43.4 mL: Following intravenous administration, Paclitaxel exhibits a biphasic decline in plasma concentrations. The pharmacokinetics of Paclitaxel were determined following 3 and 24 hour infusions at doses of 135 and 175 mg/m2. Mean terminal half-life estimates ranged from 3.0 to 52.7 hours, and mean, non-compartmentally derived, values for total body clearance ranged from 11.6 to 24.0 L/hr/m2; total body clearance appeared to decrease with higher plasma concentrations of Paclitaxel. Mean steady-state volume of distribution ranged from 198 to 688 L/m2, indicating extensive extravascular distribution and/or tissue binding. With the 3-hour infusion, increasing doses result in non-linear pharmacokinetics. For the 30% increase in dose from 135 mg/m2 to 175 mg/m2, the Cmax and AUC → ∞values increased 75% and 81%, respectively.
Following an intravenous dose of 100 mg/m2 given as a 3-hour infusion to 19 KS patients, the mean Cmax was 1,530 ng/mL (range 761-2,860 ng/mL) and the mean AUC 5,619 ng·hr/mL (range 2,609-9,428 ng·hr/mL). Clearance was 20.6 L/h/m2 (range 11-38) and the volume of distribution was 291 L/m2 (range 121-638). The terminal elimination half-life averaged 23.7 hours (range 12-33).
Intrapatient variability in systemic Paclitaxel exposure was minimal. There was no evidence for accumulation of Paclitaxel with multiple treatment courses.
In vitro studies of binding to human serum proteins indicate that 89-98% of medicinal product is bound. The presence of cimetidine, ranitidine, dexamethasone or diphenhydramine did not affect protein binding of Paclitaxel.

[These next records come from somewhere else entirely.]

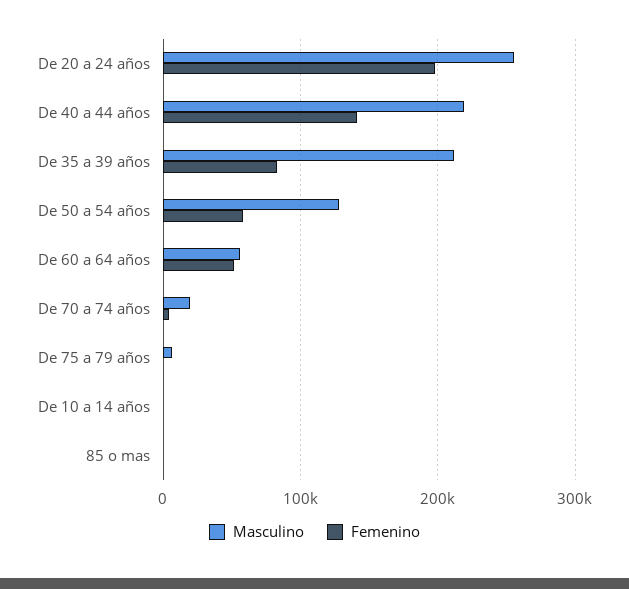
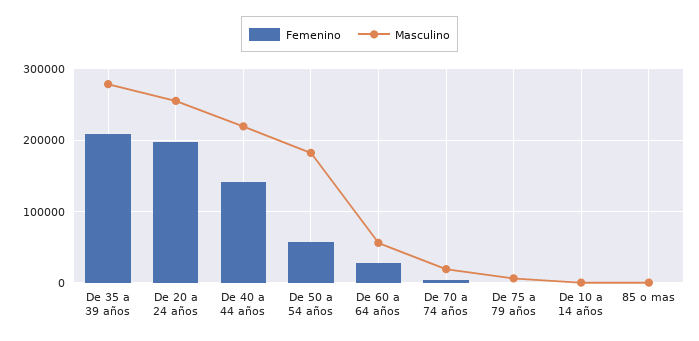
  {
    "Masculino": {
      "De 20 a 24 años": 260000,
      "De 40 a 44 años": 220000,
-     "De 35 a 39 años": 210000,
+     "De 35 a 39 años": 280000,
-     "De 50 a 54 años": 130000,
+     "De 50 a 54 años": 180000,
      "De 60 a 64 años": 60000,
      "De 70 a 74 años": 20000,
      "De 75 a 79 años": 10000,
      "De 10 a 14 años": 0,
      "85 o mas": 0
    },
    "Femenino": {
      "De 20 a 24 años": 200000,
      "De 40 a 44 años": 140000,
-     "De 35 a 39 años": 80000,
+     "De 35 a 39 años": 210000,
      "De 50 a 54 años": 60000,
-     "De 60 a 64 años": 50000,
+     "De 60 a 64 años": 30000,
      "De 70 a 74 años": 0,
      "De 75 a 79 años": 0,
      "De 10 a 14 años": 0,
      "85 o mas": 0
    }
  }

The disposition of Paclitaxel has not been fully elucidated in humans. Mean values for cumulative urinary recovery of unchanged drug have ranged from 1.3 to 12.6% of the dose, indicating extensive non-renal clearance. Hepatic metabolism and biliary clearance may be the principal mechanism for disposition of Paclitaxel. Paclitaxel appears to be metabolized primarily by cytochrome P450 enzymes. Following administration of a radiolabelled paclitaxel, an average of 26, 2 and 6% of the radioactivity was excreted in the feces as 6a-hydroxypaclitaxel, 3'-p-hydroxypaclitaxel, and 6a-3'-p-dihydroxy-paclitaxel, respectively. The formation of these hydroxylated metabolites is catalyzed by CYP2C8, CYP3A4, and both CYP2C8 and CYP3A4 respectively. The effect of renal or hepatic dysfunction on the disposition of Paclitaxel following a 3-hour infusion has not been investigated formally. Pharmacokinetic parameters obtained from one patient undergoing hemodialysis who received a 3-hour infusion of Paclitaxel 135 mg/m2 were within the range of those defined in non-dialysis patients.
In clinical trials where Paclitaxel and doxorubicin were administered concomitantly, the distribution and elimination of doxorubicin and its metabolites were prolonged. Total plasma exposure to doxorubicin was 30% higher when Paclitaxel immediately followed Doxorubicin than when there was a 24-hour interval between medicinal product.